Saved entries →
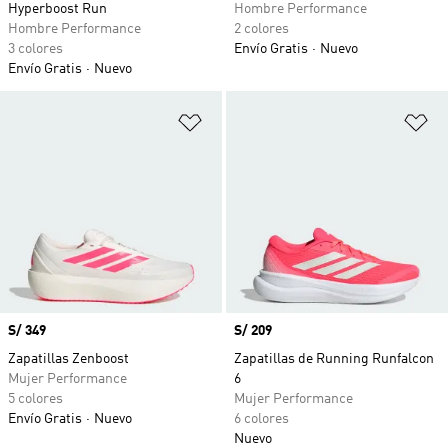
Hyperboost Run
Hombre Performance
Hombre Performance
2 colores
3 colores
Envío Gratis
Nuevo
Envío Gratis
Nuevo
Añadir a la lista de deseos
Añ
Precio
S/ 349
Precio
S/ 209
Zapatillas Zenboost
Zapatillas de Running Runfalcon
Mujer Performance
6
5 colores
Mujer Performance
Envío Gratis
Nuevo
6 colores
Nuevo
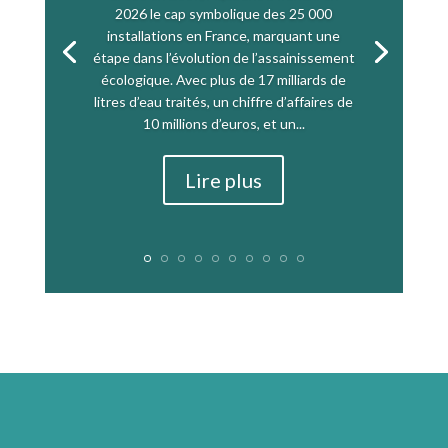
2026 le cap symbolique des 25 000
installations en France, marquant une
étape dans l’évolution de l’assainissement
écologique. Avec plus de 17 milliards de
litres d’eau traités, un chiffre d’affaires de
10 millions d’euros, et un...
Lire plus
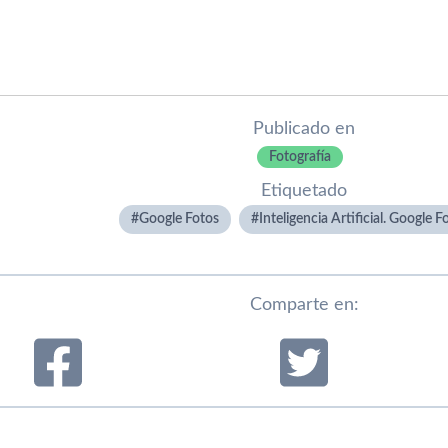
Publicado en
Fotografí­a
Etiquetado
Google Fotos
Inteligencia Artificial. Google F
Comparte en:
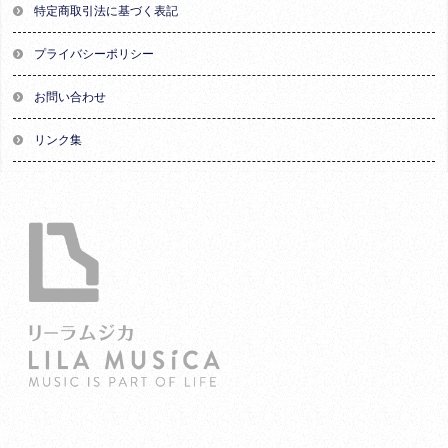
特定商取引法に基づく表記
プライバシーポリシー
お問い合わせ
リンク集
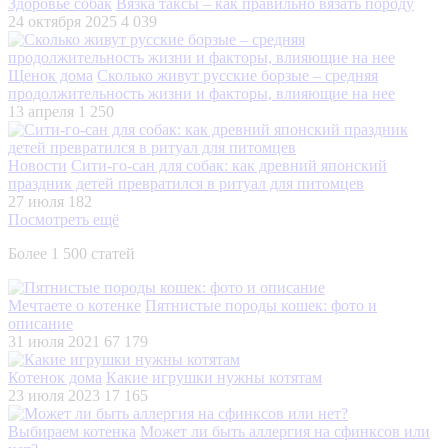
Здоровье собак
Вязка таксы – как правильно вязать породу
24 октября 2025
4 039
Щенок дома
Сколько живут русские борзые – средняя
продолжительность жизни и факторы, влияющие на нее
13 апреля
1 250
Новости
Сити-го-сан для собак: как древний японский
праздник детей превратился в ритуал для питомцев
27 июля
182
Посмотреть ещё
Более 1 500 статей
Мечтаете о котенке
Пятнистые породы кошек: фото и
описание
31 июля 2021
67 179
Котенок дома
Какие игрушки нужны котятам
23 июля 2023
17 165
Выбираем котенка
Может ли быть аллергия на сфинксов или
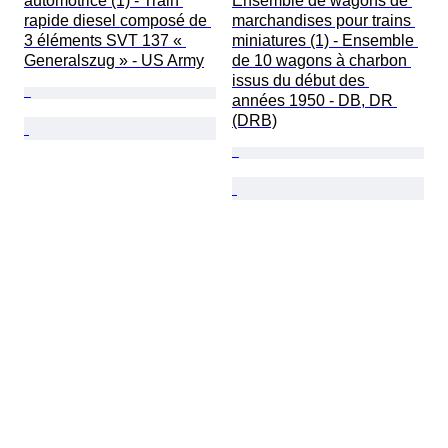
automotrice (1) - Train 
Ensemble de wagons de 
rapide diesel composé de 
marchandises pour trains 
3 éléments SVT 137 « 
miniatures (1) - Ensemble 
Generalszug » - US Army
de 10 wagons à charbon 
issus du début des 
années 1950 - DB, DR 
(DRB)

...

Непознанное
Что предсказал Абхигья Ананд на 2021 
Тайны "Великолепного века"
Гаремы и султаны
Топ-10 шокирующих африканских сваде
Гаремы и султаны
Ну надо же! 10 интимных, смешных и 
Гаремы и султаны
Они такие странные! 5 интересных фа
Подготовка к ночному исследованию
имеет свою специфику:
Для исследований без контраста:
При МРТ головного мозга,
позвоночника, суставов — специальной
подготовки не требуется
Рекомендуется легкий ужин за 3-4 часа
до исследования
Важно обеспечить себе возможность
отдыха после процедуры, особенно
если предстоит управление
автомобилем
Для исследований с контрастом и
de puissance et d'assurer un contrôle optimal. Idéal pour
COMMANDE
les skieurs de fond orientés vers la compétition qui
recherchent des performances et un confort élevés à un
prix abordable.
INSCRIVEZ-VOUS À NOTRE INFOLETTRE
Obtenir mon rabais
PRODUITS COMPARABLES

PROBLEM DESCRIPTION →
How many lines of the records contain the word "plus"? Give only the number.

COMPLETED EXERCISE →
2